Monday, March 3, 2008

Architectural Standards and the Cookie Cutter

I have recently been involved with a revamp of the zoning and subdivision ordinances for the City. There is a lot to do. It's been overwhelming at times.

One of the things that has come up, however, is the need for some architectural standards.

In order to understand the need for these standards, it may be helpful to look at the history of modern residential construction in the United States.

One of the songs I grew up hearing was Herman's Hermits Silhouettes on the Shade, wherein a young man feels jilted when he sees two silhouettes on the shade of the house he thinks belongs to his lover. He is told that he is actually on the wrong block and runs to the correct block to find his girl waiting for him and all is well.

One may well ask - how is this song even possible? After World War II, there was a severe housing shortage (which actually began in the Great Depression) and young people returning from service found that they needed a place to stay. VA loans made home ownership possible for many of these veterans, and the boom was on. People with an eye for business, if not variety and creativity, began building homes and subdivisions in great numbers. These new homes were built not on the "one off" model which had been largely followed up to that point and turned to a new "mass-produced" model, with an eye to efficiency. The highlight became quantity over quality. Levittown is born.

The Levits made a pile of money, and land development suddenly looks like a real way to make a lot of money. Developers became the people who were satisfying a basic human need - housing - while making the economy grow. These subdivisions were installed with no thought to the natural environment. They are explicitly dependent on the automobile. And because they worked so well, the model was expanded all over the country.

Now we needed commercial structures to support all of these new folks living in old potato fields miles away from any services. Again, developers rushed in to fill basic needs - clothing and food - and packaged it all in a motorist-friendly package that related to the degree that these areas had been designed to depend on the automobile. Restaurants, dry cleaners, drugstores, and many other places of traditional social interaction and employment were altered forever.

Fast forward 50 years. The model that the Levits perfected is still going strong. Even so-called new urbanism falls victim to the continuing dependence on the automobile, and the architecture of these places becomes mundane and common. Cities, despondent over the loss of character and distinction, are looking around for new ideas with which they can promote their communities values and make their communities stand out. Urban sprawl has already filled in many of the physical spaces that used to delineate one place from another. When it comes to these places, how would you know you had ever even been anywhere different?

There are many strategies to combat this problem:

  1. Preserve historical buildings and spaces to provide guidelines. Steps should be taken to ensure the viability of these buildings and spaces.
  2. New buildings in these areas should take visual cues from the older buildings. New buildings do not need to copy exactly the styles, but should compliment existing historically valuable buildings.
  3. Older neighborhoods should be preserved.
  4. Newer neighborhoods should take advantage of the existing infrastructure and housing stock in the downtown areas rather than mowing down more farmland to sprawl.
  5. City officials should familiarize themselves with options that make neighborhoods attractive and viable, including transfers of development rights, mass-transit inter-modal transfer points, access to transportation alternatives, housing alternatives (density, type, live-work spaces, etc.), and other planning and architectural related ideas that help places stay viable and livable.

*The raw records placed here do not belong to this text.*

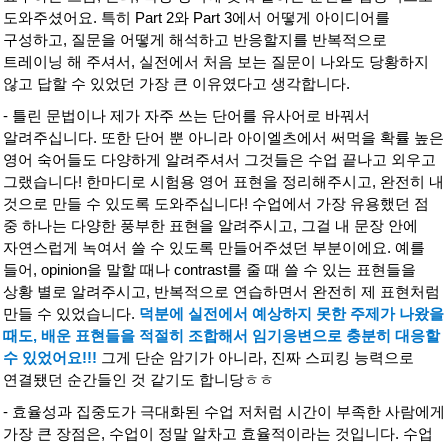
도와주셨어요. 특히 Part 2와 Part 3에서 어떻게 아이디어를
구성하고, 질문을 어떻게 해석하고 반응할지를 반복적으로
트레이닝 해 주셔서, 실전에서 처음 보는 질문이 나와도 당황하지
않고 답할 수 있었던 가장 큰 이유였다고 생각합니다.
- 틀린 문법이나 제가 자주 쓰는 단어를 유사어로 바꿔서
알려주십니다. 또한 단어 뿐 아니라 아이엘츠에서 써먹을 확률 높은
영어 숙어들도 다양하게 알려주셔서 그것들은 수업 끝나고 외우고
그랬습니다! 한마디로
시험용 영어 표현을 정리해주시고, 완전히 내
것으로 만들 수 있도록 도와주십니다! 수업에서 가장 유용했던 점
중 하나는 다양한 풍부한 표현을 알려주시고, 그걸 내 문장 안에
자연스럽게 녹여서 쓸 수 있도록 만들어주셨던 부분이에요. 예를
들어, opinion을 말할 때나 contrast를 줄 때 쓸 수 있는 표현들을
상황 별로 알려주시고, 반복적으로 연습하면서 완전히 제 표현처럼
만들 수 있었습니다.
덕분에 실전에서 예상하지 못한 주제가 나왔을
때도, 배운 표현들을 적절히 조합해서 임기응변으로 충분히 대응할
수 있었어요!!!
그게 단순 암기가 아니라, 진짜 스피킹 능력으로
연결됐던 순간들인 것 같기도 합니당ㅎㅎ
- 효율성과 집중도가 극대화된 수업 저처럼 시간이 부족한 사람에게
가장 큰 장점은, 수업이 정말 알차고 효율적이라는 것입니다. 수업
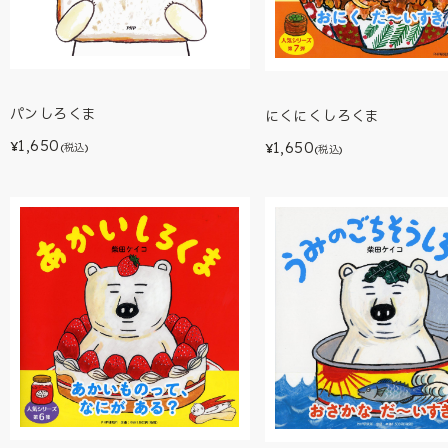
パンしろくま
にくにくしろくま
1,650
1,650
¥
¥
(税込)
(税込)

Architectural standards are something that are usually not very appealing to anyone. Developers fear additional expense. City officials fear litigation. And citizens fear a continuation of poor development seen everywhere. So what to do?

The answer is that a wide-reflective architecture that speaks to the values of the community. The inspiration for this kind of could come from vernacular architecture, architecture of indigenous people, environmentally friendly architecture, and/or architecture that reflects a sense of what makes the community unique. Developers need to understand that while the initial costs to them may be larger, the long-term pay off is much greater. People will appreciate the building, tenants will be attracted to nice looking architecture and lower energy costs, and city officials will appreciate the distinction this kind of building lends to the community.